Food & Drink

Making Cheerwine Vinegar

Travis Milton turns Carolina’s sweet nectar into vinegar


“I’ve always loved Cheerwine and I’ve always loved pork. For years I’ve tried to marry the two. I’ve made Cheerwine-glazed ham, Cheerwine-brined pork chops, and Cheerwine-brined bacon, but none of them were quite what I wanted. So I set out to combine Carolina barbecue and Carolina’s favorite soda. The combination didn’t jive until I decided to turn that sweet, sweet nectar into vinegar. The pie was a happy accident—I set out to make a barbecue sauce and ended up with a great dessert.

There are a couple of different way to make vinegar, depending on your base liquid, but they all come down to two things: a mother of vinegar, which is a mixture of acetic acid and cellulose that occurs naturally during the transformation, and a base liquid, which is typically alcoholic. The fact that I was dealing with soda instead of alcohol complicated things for me, but I found a solution in Asian cuisine. Kombucha is a fermented tea native to China, Korea, and Russia. I make it from sweet tea and unfiltered vinegar, then add the mother of sorts that forms in it—commonly called a SCOBY, for Symbiotic Culture of Bacteria and Yeast—to soda. That slimy little thing is the key to good soda vinegar. You can buy a SCOBY online, but you can also start from scratch using the steps below. This process takes time, but it pays off.” —Travis Milton, Comfort, Richmond, Virginia


Ingredients

  • Scoby

    • 6 bags black tea

    • 1 1/2 cups sugar

    • 1/8 cup unfiltered apple cider vinegar, like Bragg

    • Cheesecloth

    • Rubber gloves

  • Vinegar

    • 2 liters Cheerwine

    • SCOBY

    • 2 tbsp. unfiltered apple cider vinegar


Preparation

  1. For the SCOBY:

    Brew tea in 2 quarts of water, then add sugar and pour mixture into a non-reactive container, preferably a glass jar. Once the tea has cooled, add apple cider vinegar. (Give the vinegar bottle a good shake before pouring the vinegar into the tea, to ensure that some of the mother, which should be in the bottom of the bottle, is included.) Cover the jar with cheesecloth, and let it sit in a warm—but not hot—area for 3-4 weeks.

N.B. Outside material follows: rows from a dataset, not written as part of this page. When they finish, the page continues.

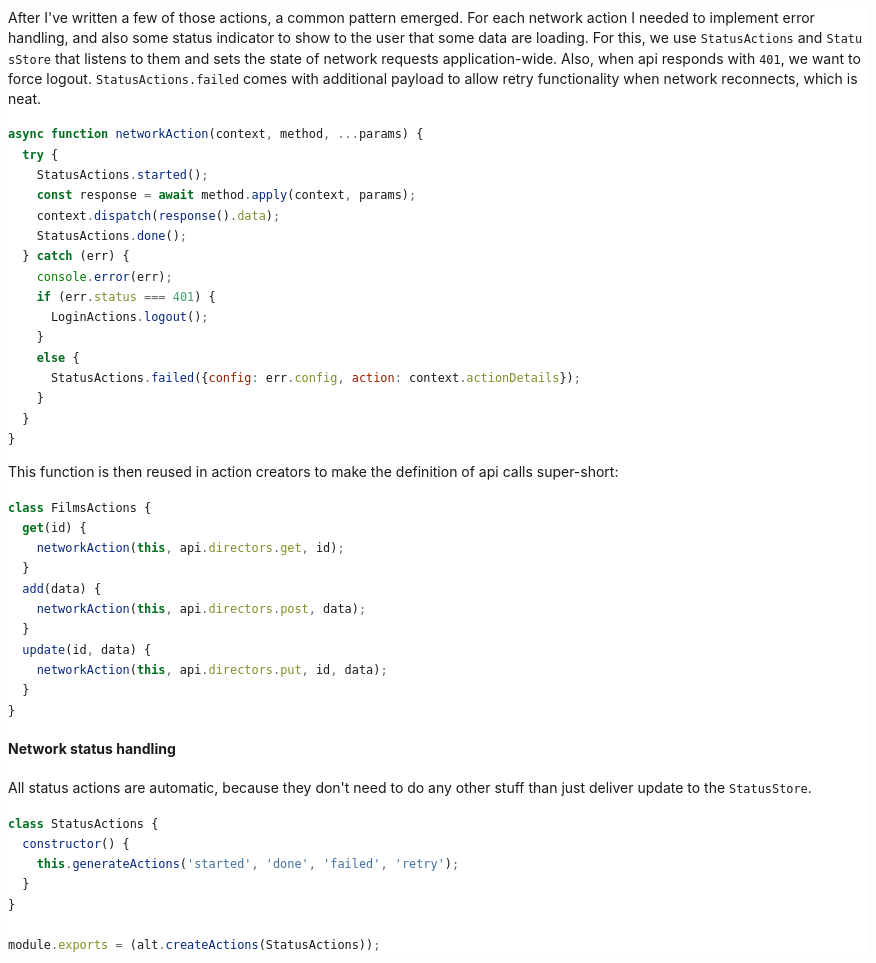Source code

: After I've written a few of those actions, a common pattern emerged. For each network action I needed to implement error handling, and also some status indicator to show to the user that some data are loading. For this, we use `StatusActions` and `StatusStore` that listens to them and sets the state of network requests application-wide. Also, when api responds with `401`, we want to force logout. `StatusActions.failed` comes with additional payload to allow retry functionality when network reconnects, which is neat. 

```js
async function networkAction(context, method, ...params) {
  try {
    StatusActions.started();
    const response = await method.apply(context, params);
    context.dispatch(response().data);
    StatusActions.done();
  } catch (err) {
    console.error(err);
    if (err.status === 401) {
      LoginActions.logout();
    }
    else {
      StatusActions.failed({config: err.config, action: context.actionDetails});
    }
  }
}
```

This function is then reused in action creators to make the definition of api calls super-short:

```js
class FilmsActions {
  get(id) {
    networkAction(this, api.directors.get, id);
  }
  add(data) {
    networkAction(this, api.directors.post, data);
  }
  update(id, data) {
    networkAction(this, api.directors.put, id, data);
  }
}
```

#### Network status handling 

All status actions are automatic, because they don't need to do any other stuff than just deliver update to the `StatusStore`.

```js
class StatusActions {
  constructor() {
    this.generateActions('started', 'done', 'failed', 'retry');
  }
}

module.exports = (alt.createActions(StatusActions));
```
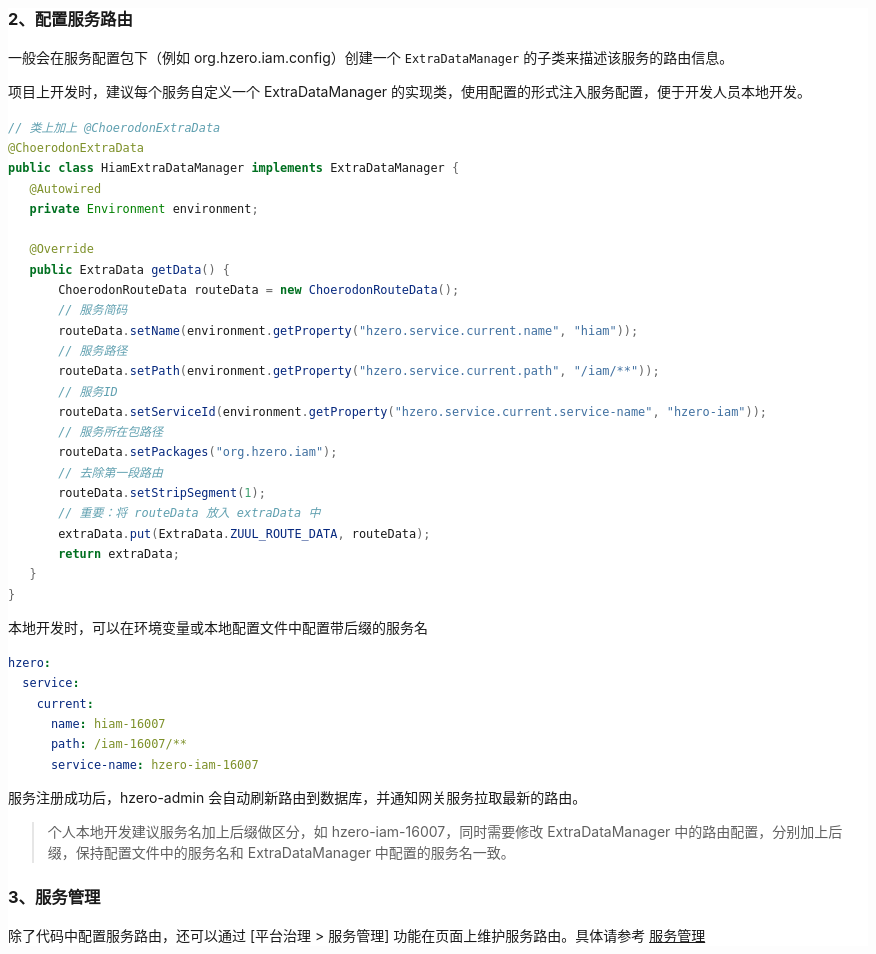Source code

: ### 2、配置服务路由

一般会在服务配置包下（例如 org.hzero.iam.config）创建一个 `ExtraDataManager` 的子类来描述该服务的路由信息。

项目上开发时，建议每个服务自定义一个 ExtraDataManager 的实现类，使用配置的形式注入服务配置，便于开发人员本地开发。

 ```java
// 类上加上 @ChoerodonExtraData 
@ChoerodonExtraData
public class HiamExtraDataManager implements ExtraDataManager {
    @Autowired
    private Environment environment;

    @Override
    public ExtraData getData() {
        ChoerodonRouteData routeData = new ChoerodonRouteData();
        // 服务简码
        routeData.setName(environment.getProperty("hzero.service.current.name", "hiam"));
        // 服务路径
        routeData.setPath(environment.getProperty("hzero.service.current.path", "/iam/**"));
        // 服务ID
        routeData.setServiceId(environment.getProperty("hzero.service.current.service-name", "hzero-iam"));
        // 服务所在包路径
        routeData.setPackages("org.hzero.iam");
        // 去除第一段路由
        routeData.setStripSegment(1);
        // 重要：将 routeData 放入 extraData 中
        extraData.put(ExtraData.ZUUL_ROUTE_DATA, routeData);
        return extraData;
    }
}
```   

本地开发时，可以在环境变量或本地配置文件中配置带后缀的服务名

```yaml
hzero:
  service:
	current:
	  name: hiam-16007
	  path: /iam-16007/**
	  service-name: hzero-iam-16007
```
   
服务注册成功后，hzero-admin 会自动刷新路由到数据库，并通知网关服务拉取最新的路由。

> 个人本地开发建议服务名加上后缀做区分，如 hzero-iam-16007，同时需要修改 ExtraDataManager 中的路由配置，分别加上后缀，保持配置文件中的服务名和 ExtraDataManager 中配置的服务名一致。

### 3、服务管理

除了代码中配置服务路由，还可以通过 [平台治理 > 服务管理] 功能在页面上维护服务路由。具体请参考 [服务管理](https://open.hand-china.com/document-center/doc/product/10002/10270?doc_id=135584231116)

  2. After a few weeks, the fermented tea should have formed a SCOBY on its surface. (If you plan to do this often, invest in a pH meter. A finished batch of kombucha should have a pH below 4.6.) Put on a pair of rubber gloves and remove the SCOBY, which you can keep in a glass jar in the fridge until you are ready to make vinegar.

  3. For the vinegar:

    Pour Cheerwine into a non-reactive container and let it go flat. Then pull the SCOBY out of the refrigerator and add 4 tablespoons to the soda, along with the apple cider vinegar. Cover the mixture with cheesecloth and wait another 3-5 weeks. Feel free to taste the mixture as it becomes vinegar, taking care not to contaminate it. When it is ready, it will have a pH between 4.25 and 3, with a tart flavor balanced by some cherry. Strain it through a coffee filter and store it in the refrigerator.